For Israel and Jews, however, Islom Karimov is seen as a staunch ally. He established full diplomatic ties with Israel. His aviation minister, Arslan Ruzmetov, director general of Uzbekistan Airways, launched direct commercial flights with Tel Aviv, the only Muslim country to do so.
So when Kaufman found out that Karimov would be in the U.S. it was quickly decided the school would honor him. After all, she explained, more than half of the school’s students have ties to Uzbekistan, with about 21 million people bordering on Afghanistan.

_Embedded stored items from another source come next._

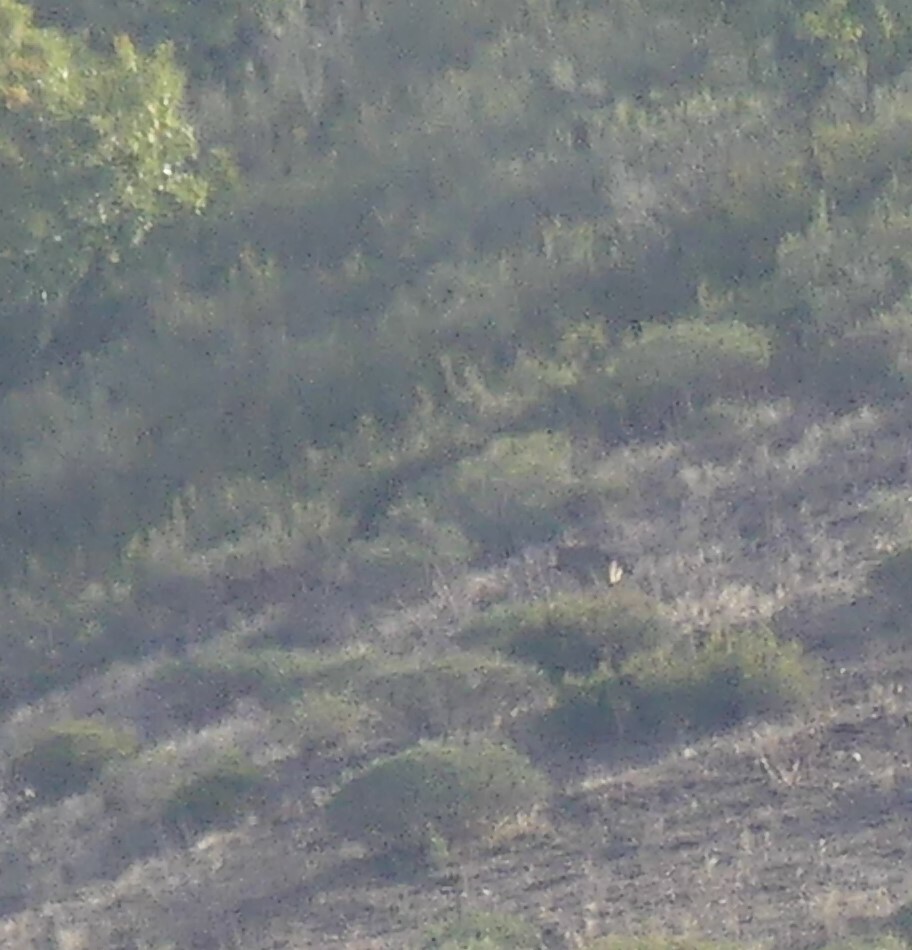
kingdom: Animalia
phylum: Chordata
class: Mammalia
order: Carnivora
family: Canidae
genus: Canis
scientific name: Canis lupus
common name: Gray wolf
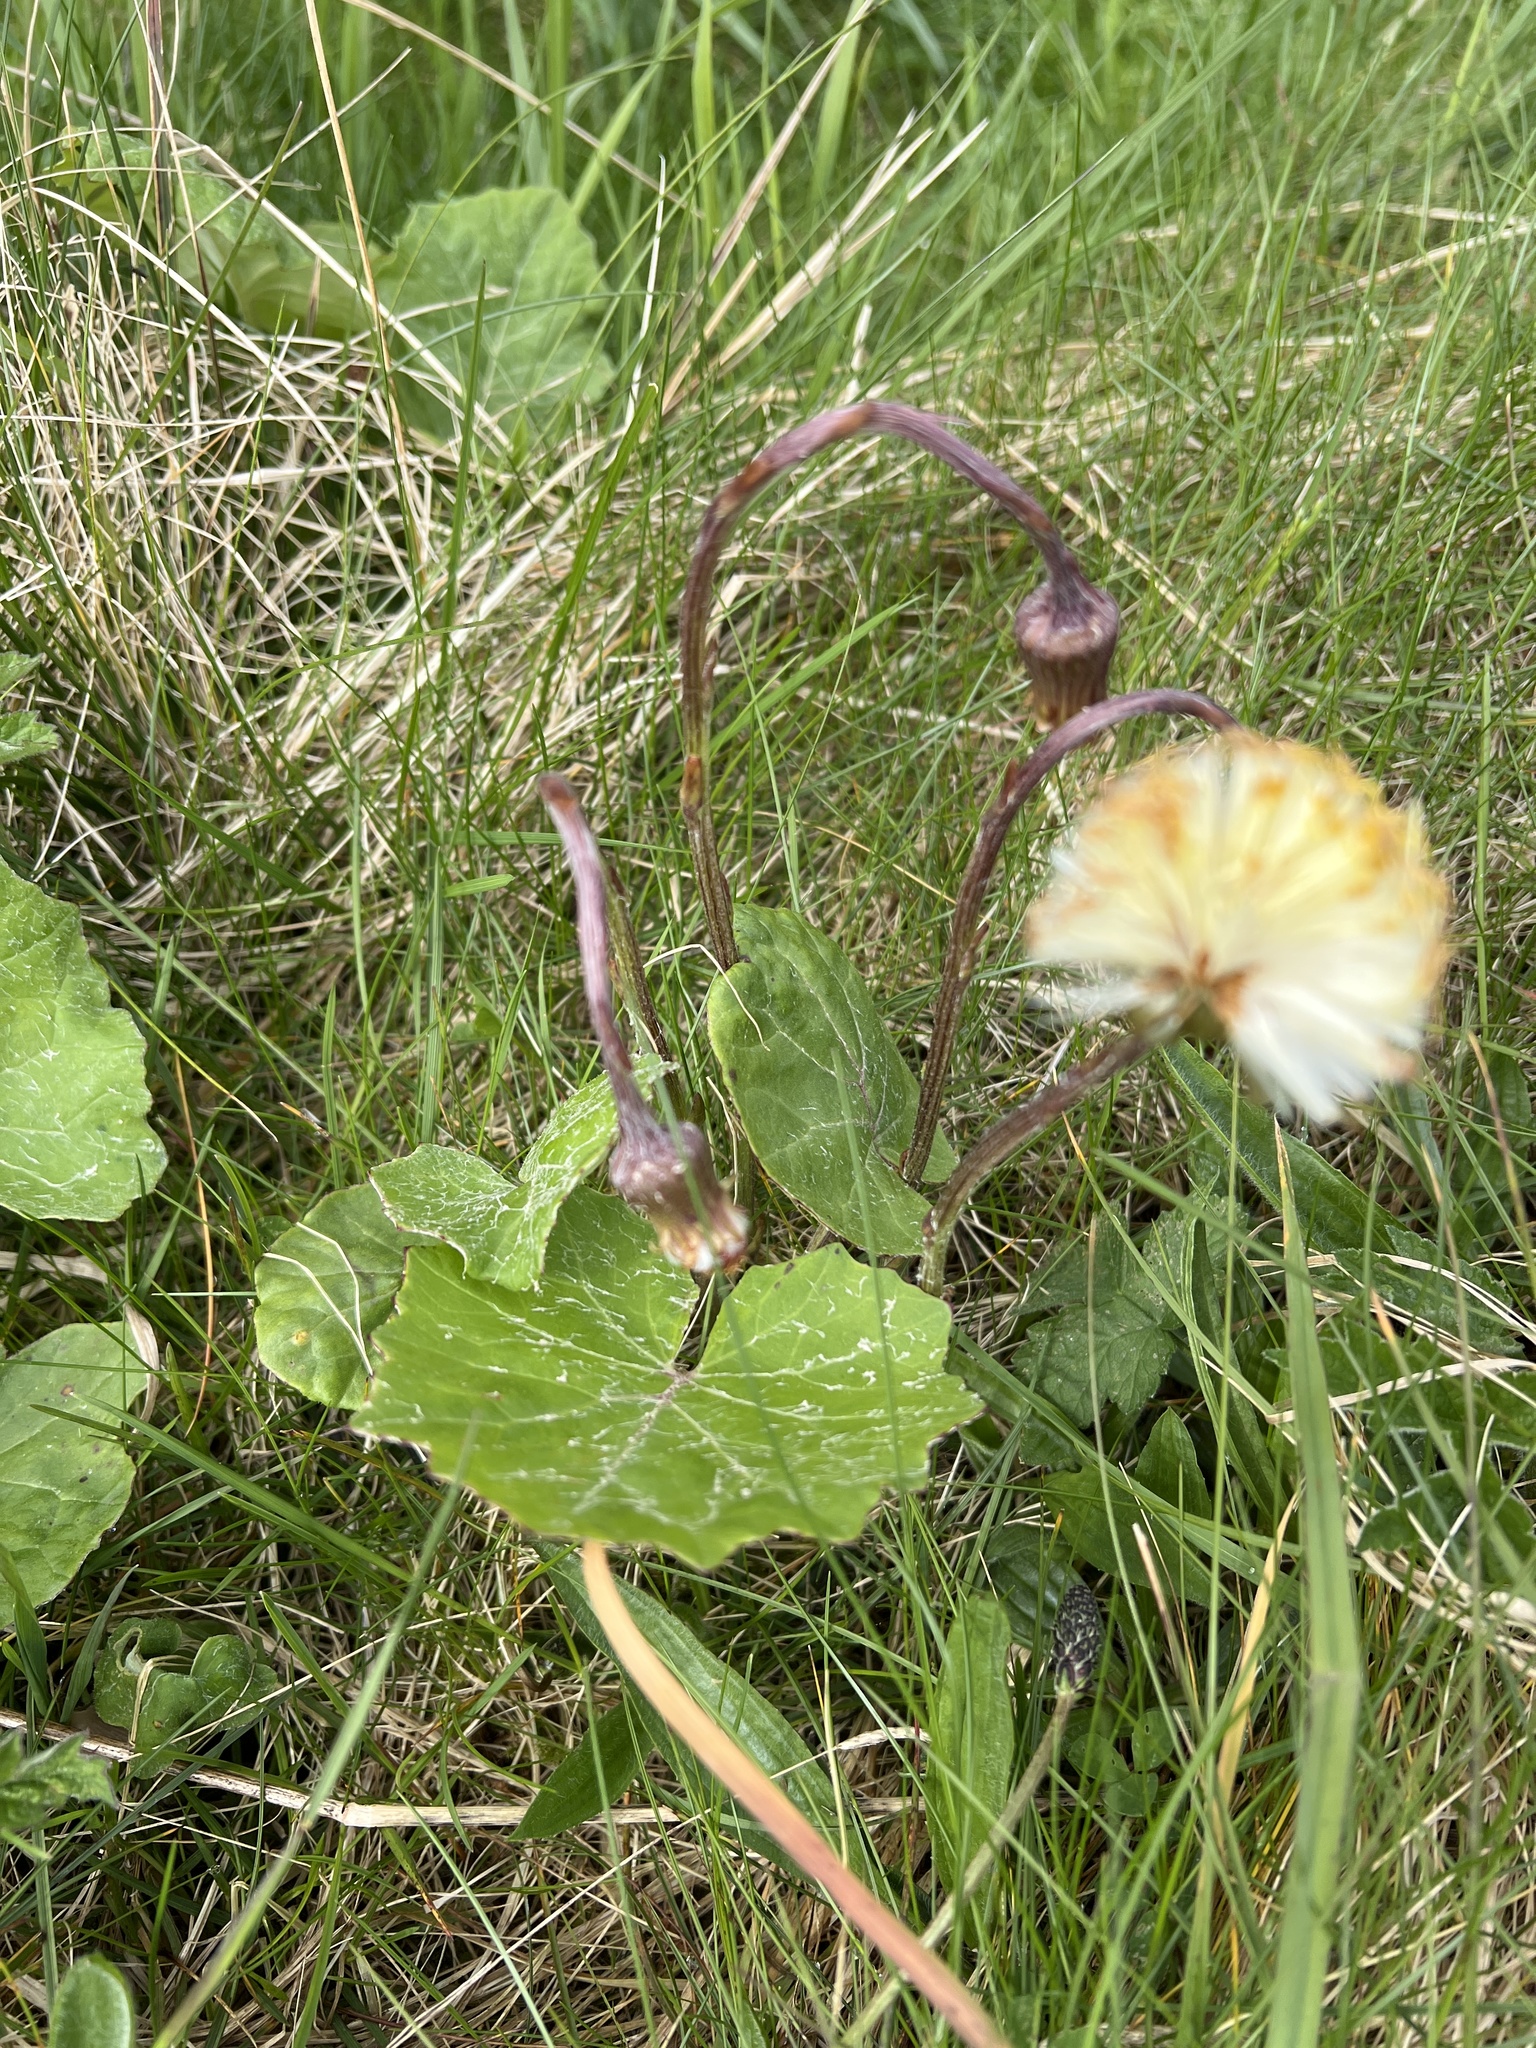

Uzbekistan was the first of the former Soviet republics in Central Asia to offer a military base for U.S. use in the war against the Taliban. More than 1,000 American military personnel remain at the southern Khanabad air base.
Kaufman says it’s clear from her Uzbeki students that Jews had more religious freedom there than in other Soviet states. “Anyone who has eyes can see that the kids from Uzbek have been allowed to practice their religion. They have a sense of knowledge of being a Jew. Karimov tolerates and appreciates Jews.”
Karimov has ruled since before the 1991 Soviet collapse. Last January, he won an extension of his presidential term in a referendum that the U.S. and other international critics called neither free nor fair and human rights advocates cite a long list of violations, from torture by police to lack of freedom of expression, press and religion.
Rabbi Ronnie Greenwald, a Be’er Hagolah supporter, and a New York political operative, said he first established relations with Karimov about four years ago. Back then Karimov was seeking U.S. aid to battle radical Islamic terrorism and the Taliban.
“Who would have known years later that America would have the same trouble with the Taliban, and that Uzbekistan would come and assist them,” he says.